J.M.V: C’est clair que nos entreprises ne considèrent pas suffisamment le lobbying. Pour un certain nombre de marchés, il ne suivi pas d’arriver en étant convaincu que vous avez le meilleur produit. Gagner des parts de marchés à l’étranger suppose également tout un dispositif politique, d’influence etc. La plupart des entreprises françaises ont du mal avec le lobbying ou bien n’ont même pas conscience de la nécessité de ce travail en appui de leur développement. On a tendance à se dire en France qu’on gagne parce qu’on est les meilleurs et quand on ne gagne pas, il faut que ça soit l’Etat qui nous aide. On a une vision assez binaire. Mais la réalité n’est pas binaire, elle est infiniment plus subtile, et nos entreprises ont du mal à s’y faire.

S.D : Quel bilan dressez-vous du plan « Cap Export »1 lancé en octobre 2005 par l’Etat qui soutient les PME pour exporter davantage vers les marchés à fort potentiel notamment la Chine, l’Inde, les Etats-Unis, la Russie ? Le renforcement des effectifs dans les missions économiques en Afrique, Amérique du Sud, Asie, Russie est-il parvenu à reconquérir des nouvelles parts de marché jusqu'à présent ?
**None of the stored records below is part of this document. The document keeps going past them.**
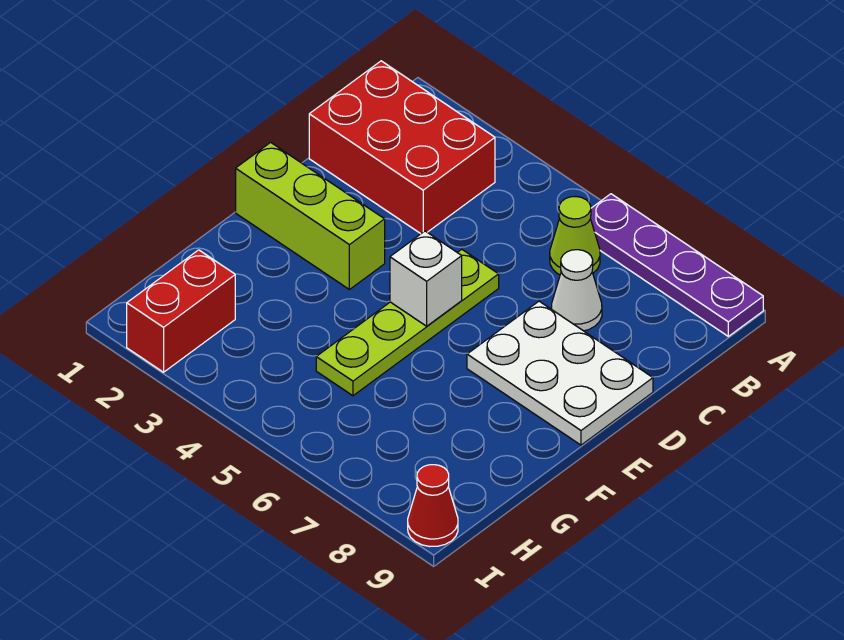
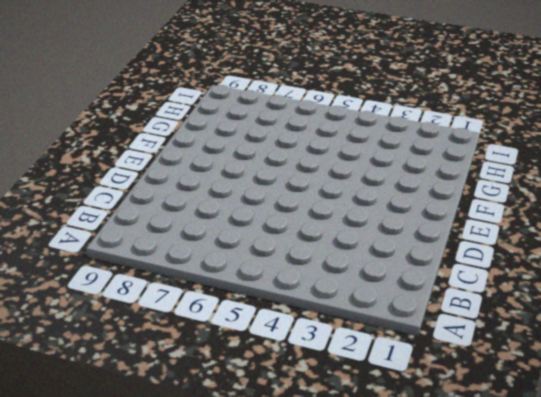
none -> purple 1x4 plate [591,194,763,336]
none -> red 2x3 brick [309,61,495,234]

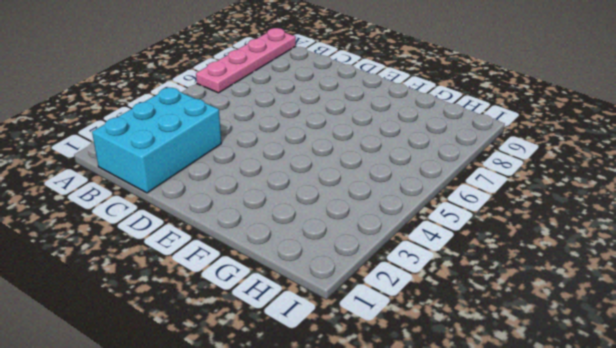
pink 1x4 plate [196,28,296,93] -> purple 1x4 plate [591,194,763,336]
cyan 2x3 brick [92,88,221,193] -> red 2x3 brick [309,61,495,234]
none -> lime 1x1 cone [550,197,600,275]
none -> white 1x1 cone [552,250,602,331]

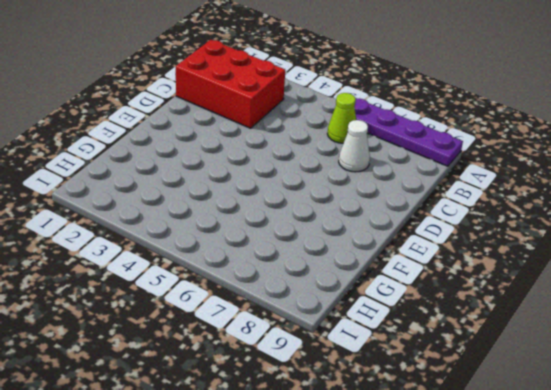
none -> lime 1x4 plate [316,249,499,396]
none -> white 2x3 plate [467,301,653,445]

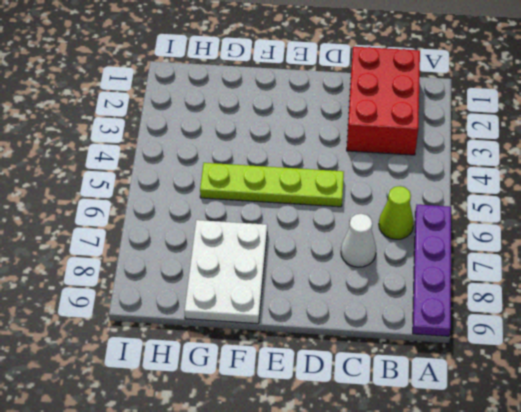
white 2x3 plate [184,220,267,324] -> white 2x3 plate moved to [467,301,653,445]
none -> lime 1x3 brick [236,142,385,290]
none -> red 1x2 brick [127,250,235,372]

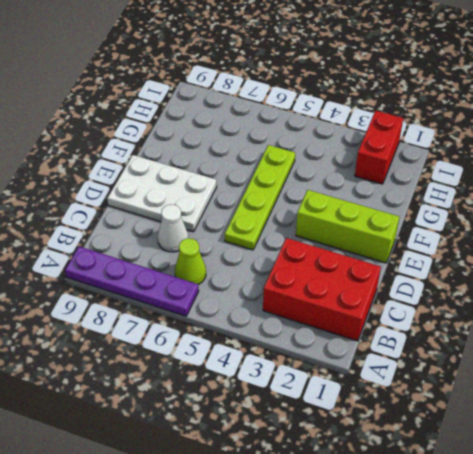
none -> red 1x1 cone [408,465,458,547]
none -> white 1x1 brick [390,231,462,326]

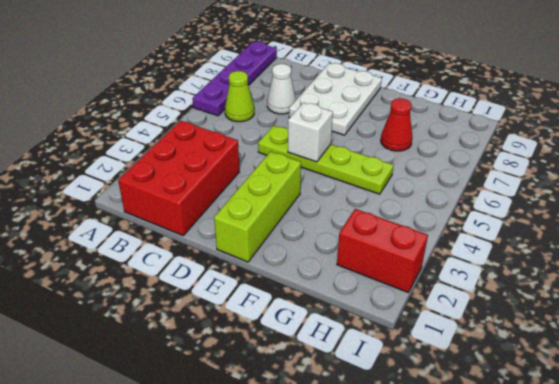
red 1x1 cone [381,98,412,151] -> red 1x1 cone moved to [408,465,458,547]

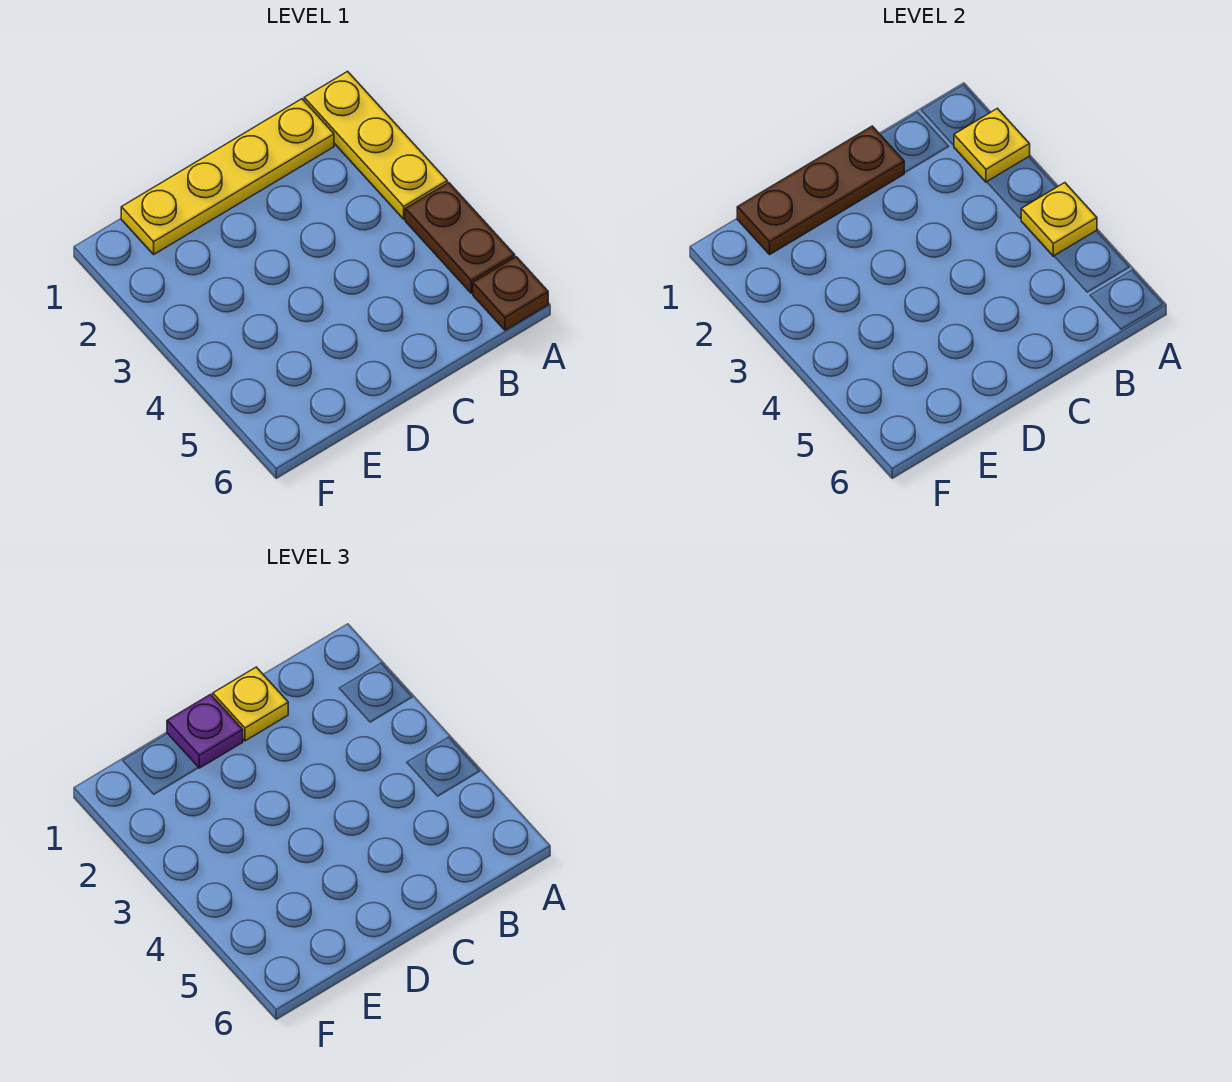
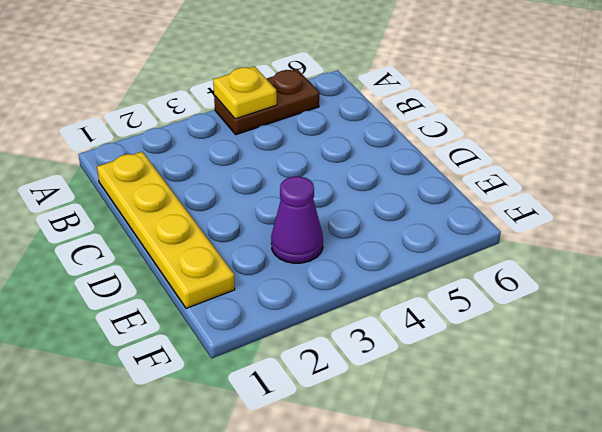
purple 1x1 cone [271,176,323,263] -> none
none -> yellow 1x3 plate [304,71,447,219]
none -> brown 1x1 plate [473,257,548,330]

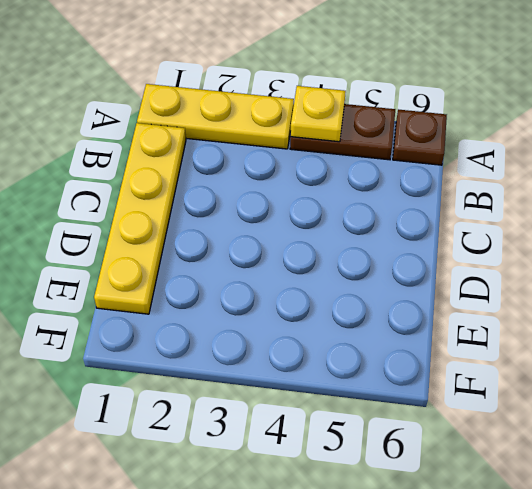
none -> yellow 1x1 plate [954,108,1030,182]
none -> brown 1x3 plate [737,126,904,254]

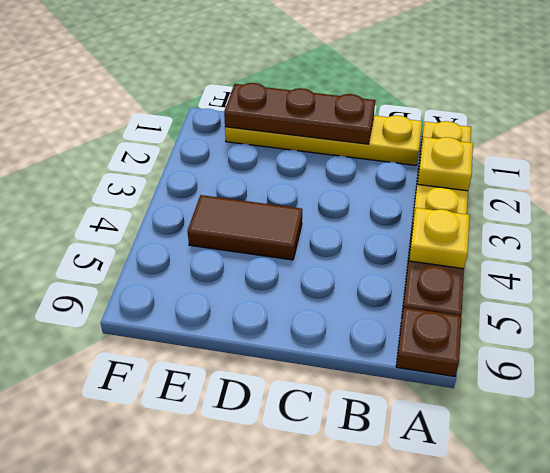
brown 1x2 tile [188,195,302,260] -> none
none -> yellow 1x1 plate [213,667,288,741]
none -> purple 1x1 plate [167,695,243,768]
J.M.V: Je ne pourrai pas vous dire précisément. En tous cas ce qu’on peut souligner, c’est le fait qu’on envoie des fonctionnaires pour traiter des affaires d’entreprises à l’international. Or les fonctionnaires savent ramener de l’information, faire des beaux rapports de synthèse etc., mais il y a un moment où ce n’est pas le même métier qu’un homme d’affaires. C’est pour cette raison qu’il y a de grosses difficultés pour les négociations commerciales de la part des gens de l’administration. On pêche souvent par naïveté en France quand on souhaite se développer à l’international. On a tendance à oublier que la concurrence, ce n’est pas seulement avoir le meilleur produit. Une réussite commerciale c’est aussi tout un ensemble d’actions d’influence à mettre en place à l’étranger.

S.D : Quel est votre interprétation sur le fait que 80% de nos exportations  se concentrent dans la zone traditionnelle du commerce extérieur de la France, à savoir l’Union Européenne, l’Afrique, le Proche et Moyen-Orient ; alors que les 20% restant seulement, concernent les zones à forte croissance ?
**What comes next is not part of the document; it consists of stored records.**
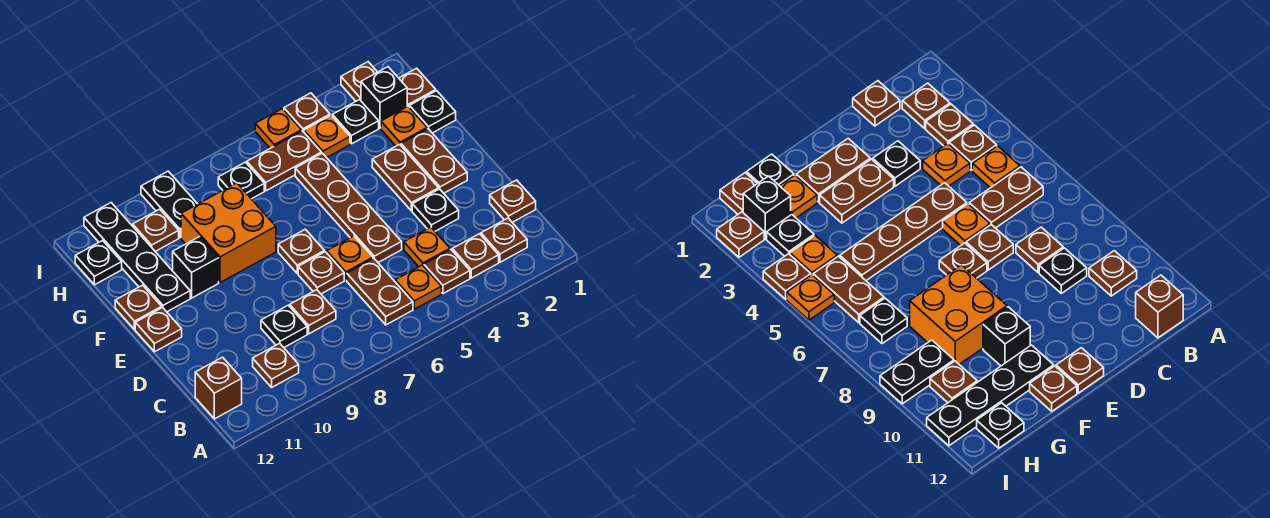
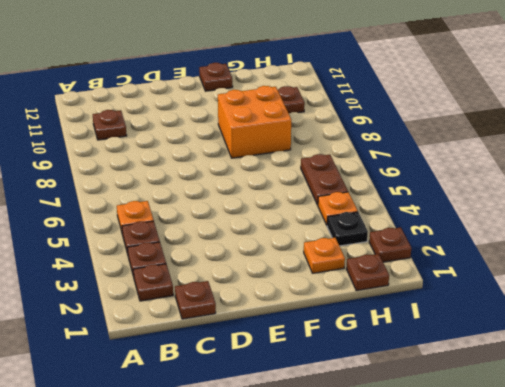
none -> brown 1x2 plate [347,258,413,325]
none -> brown 1x1 brick [195,357,242,419]
none -> orange 1x1 plate [404,227,450,267]
none -> brown 1x1 plate [290,290,336,334]

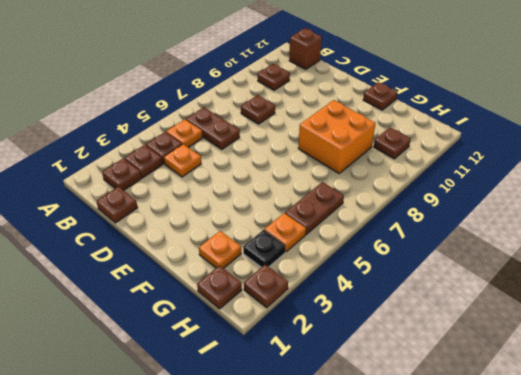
none -> black 1x1 plate [261,305,307,347]
none -> black 1x1 plate [412,189,459,231]
none -> brown 1x4 plate [295,153,402,263]
none -> orange 1x1 plate [327,236,373,280]

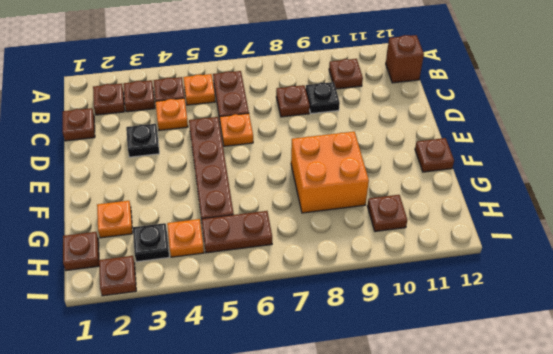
none -> brown 1x1 plate [298,252,344,294]
none -> brown 1x2 plate [401,129,467,193]
none -> brown 1x2 plate [372,144,439,211]
none -> brown 1x1 plate [278,229,324,273]

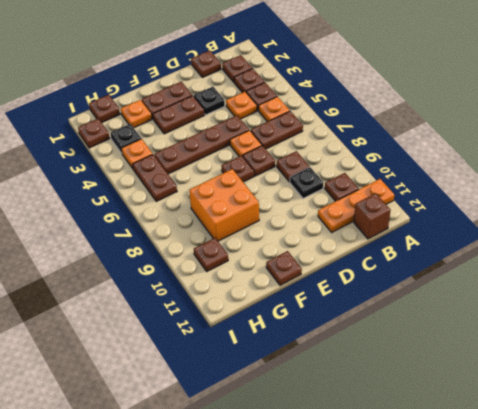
orange 1x3 plate [318,179,394,232] -> none
none -> brown 1x1 plate [135,308,182,352]
none -> black 1x1 brick [173,237,219,298]
none -> black 1x4 plate [84,203,190,312]
none -> black 1x1 plate [410,91,456,133]

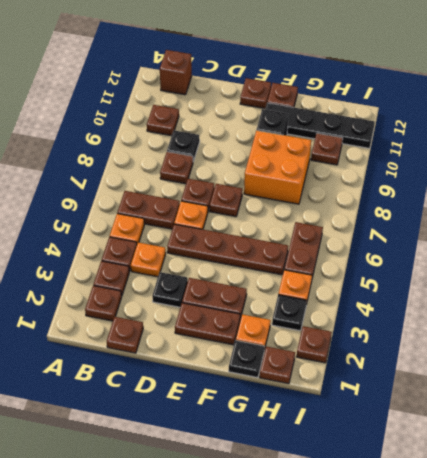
none -> black 1x1 brick [361,67,407,128]
none -> black 1x1 plate [218,162,264,199]
none -> black 1x2 plate [141,171,197,238]
none -> black 1x1 plate [75,241,122,285]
J.M.V : En-dehors des problèmes de cohésion entre les acteurs publics et privés dont je vous faisais allusion précédemment, vous ne pouvez pas faire abstraction de l’histoire. Historiquement, les Anglais ont une présence en Asie qui est infiniment plus ancienne que nous.

S.D : Comment expliquez-vous que l’on parle très peu du phénomène des relocalisations dans la presse économique ?

J.M.V : C’est un sujet intéressant. Dernièrement, j’essayais de trouver une entreprise qui avait relocalisé sa production à la suite d’un échec à l’étranger, et j’ai eu beaucoup de mal à en trouver une effectivement. Ca rejoint votre question du début. Une relocalisation est une défaite commerciale. Une entreprise qui relocalise en France a déjà dépensé beaucoup d’argent pour une tentative à l’étranger qui a échoué. Par conséquent, une entreprise n’aime pas vraiment en parler.